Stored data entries
__________

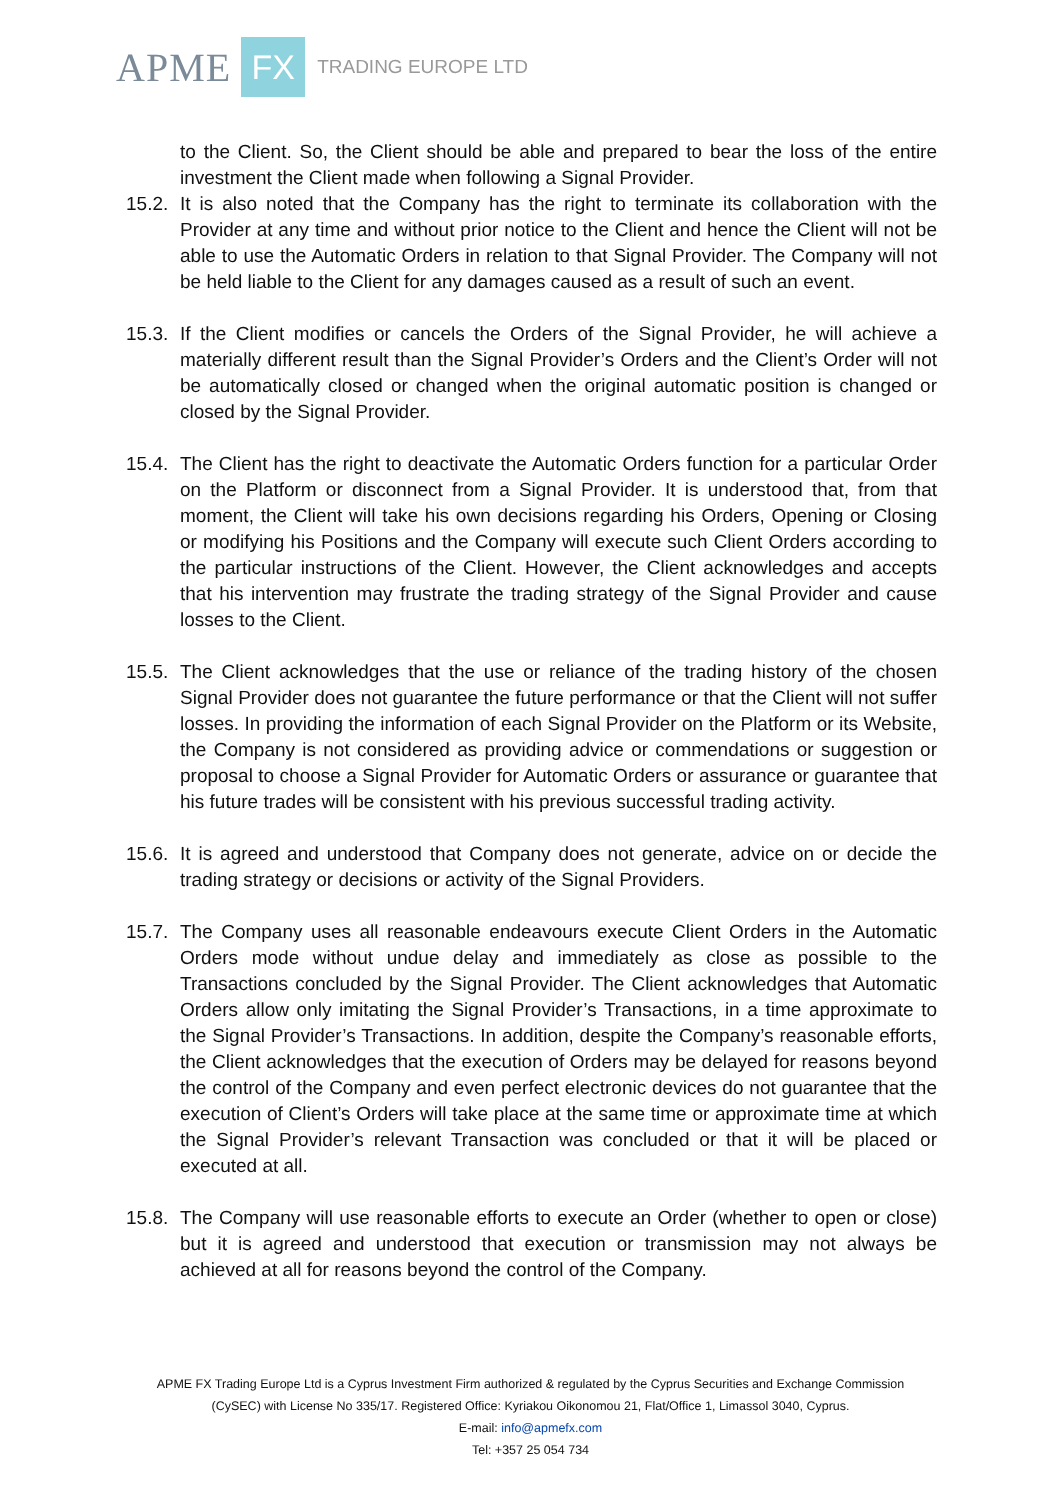APME FX TRADING EUROPE LTD
to the Client. So, the Client should be able and prepared to bear the loss of the entire investment the Client made when following a Signal Provider.
15.2.
It is also noted that the Company has the right to terminate its collaboration with the Provider at any time and without prior notice to the Client and hence the Client will not be able to use the Automatic Orders in relation to that Signal Provider. The Company will not be held liable to the Client for any damages caused as a result of such an event.
15.3.
If the Client modifies or cancels the Orders of the Signal Provider, he will achieve a materially different result than the Signal Provider’s Orders and the Client’s Order will not be automatically closed or changed when the original automatic position is changed or closed by the Signal Provider.
15.4.
The Client has the right to deactivate the Automatic Orders function for a particular Order on the Platform or disconnect from a Signal Provider. It is understood that, from that moment, the Client will take his own decisions regarding his Orders, Opening or Closing or modifying his Positions and the Company will execute such Client Orders according to the particular instructions of the Client. However, the Client acknowledges and accepts that his intervention may frustrate the trading strategy of the Signal Provider and cause losses to the Client.
15.5.
The Client acknowledges that the use or reliance of the trading history of the chosen Signal Provider does not guarantee the future performance or that the Client will not suffer losses. In providing the information of each Signal Provider on the Platform or its Website, the Company is not considered as providing advice or commendations or suggestion or proposal to choose a Signal Provider for Automatic Orders or assurance or guarantee that his future trades will be consistent with his previous successful trading activity.
15.6.
It is agreed and understood that Company does not generate, advice on or decide the trading strategy or decisions or activity of the Signal Providers.
15.7.
The Company uses all reasonable endeavours execute Client Orders in the Automatic Orders mode without undue delay and immediately as close as possible to the Transactions concluded by the Signal Provider. The Client acknowledges that Automatic Orders allow only imitating the Signal Provider’s Transactions, in a time approximate to the Signal Provider’s Transactions. In addition, despite the Company’s reasonable efforts, the Client acknowledges that the execution of Orders may be delayed for reasons beyond the control of the Company and even perfect electronic devices do not guarantee that the execution of Client’s Orders will take place at the same time or approximate time at which the Signal Provider’s relevant Transaction was concluded or that it will be placed or executed at all.
15.8.
The Company will use reasonable efforts to execute an Order (whether to open or close) but it is agreed and understood that execution or transmission may not always be achieved at all for reasons beyond the control of the Company.
APME FX Trading Europe Ltd is a Cyprus Investment Firm authorized & regulated by the Cyprus Securities and Exchange Commission
(CySEC) with License No 335/17. Registered Office: Kyriakou Oikonomou 21, Flat/Office 1, Limassol 3040, Cyprus.
E-mail: info@apmefx.com
Tel: +357 25 054 734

__________

* _TASK PROMPT_
In your copy, please omit the pictures and print every line of the records exactly.

* _FINAL ANSWER_
APME FX TRADING EUROPE LTD
to the Client. So, the Client should be able and prepared to bear the loss of the entire investment the Client made when following a Signal Provider.
15.2.
It is also noted that the Company has the right to terminate its collaboration with the Provider at any time and without prior notice to the Client and hence the Client will not be able to use the Automatic Orders in relation to that Signal Provider. The Company will not be held liable to the Client for any damages caused as a result of such an event.
15.3.
If the Client modifies or cancels the Orders of the Signal Provider, he will achieve a materially different result than the Signal Provider’s Orders and the Client’s Order will not be automatically closed or changed when the original automatic position is changed or closed by the Signal Provider.
15.4.
The Client has the right to deactivate the Automatic Orders function for a particular Order on the Platform or disconnect from a Signal Provider. It is understood that, from that moment, the Client will take his own decisions regarding his Orders, Opening or Closing or modifying his Positions and the Company will execute such Client Orders according to the particular instructions of the Client. However, the Client acknowledges and accepts that his intervention may frustrate the trading strategy of the Signal Provider and cause losses to the Client.
15.5.
The Client acknowledges that the use or reliance of the trading history of the chosen Signal Provider does not guarantee the future performance or that the Client will not suffer losses. In providing the information of each Signal Provider on the Platform or its Website, the Company is not considered as providing advice or commendations or suggestion or proposal to choose a Signal Provider for Automatic Orders or assurance or guarantee that his future trades will be consistent with his previous successful trading activity.
15.6.
It is agreed and understood that Company does not generate, advice on or decide the trading strategy or decisions or activity of the Signal Providers.
15.7.
The Company uses all reasonable endeavours execute Client Orders in the Automatic Orders mode without undue delay and immediately as close as possible to the Transactions concluded by the Signal Provider. The Client acknowledges that Automatic Orders allow only imitating the Signal Provider’s Transactions, in a time approximate to the Signal Provider’s Transactions. In addition, despite the Company’s reasonable efforts, the Client acknowledges that the execution of Orders may be delayed for reasons beyond the control of the Company and even perfect electronic devices do not guarantee that the execution of Client’s Orders will take place at the same time or approximate time at which the Signal Provider’s relevant Transaction was concluded or that it will be placed or executed at all.
15.8.
The Company will use reasonable efforts to execute an Order (whether to open or close) but it is agreed and understood that execution or transmission may not always be achieved at all for reasons beyond the control of the Company.
APME FX Trading Europe Ltd is a Cyprus Investment Firm authorized & regulated by the Cyprus Securities and Exchange Commission
(CySEC) with License No 335/17. Registered Office: Kyriakou Oikonomou 21, Flat/Office 1, Limassol 3040, Cyprus.
E-mail: info@apmefx.com
Tel: +357 25 054 734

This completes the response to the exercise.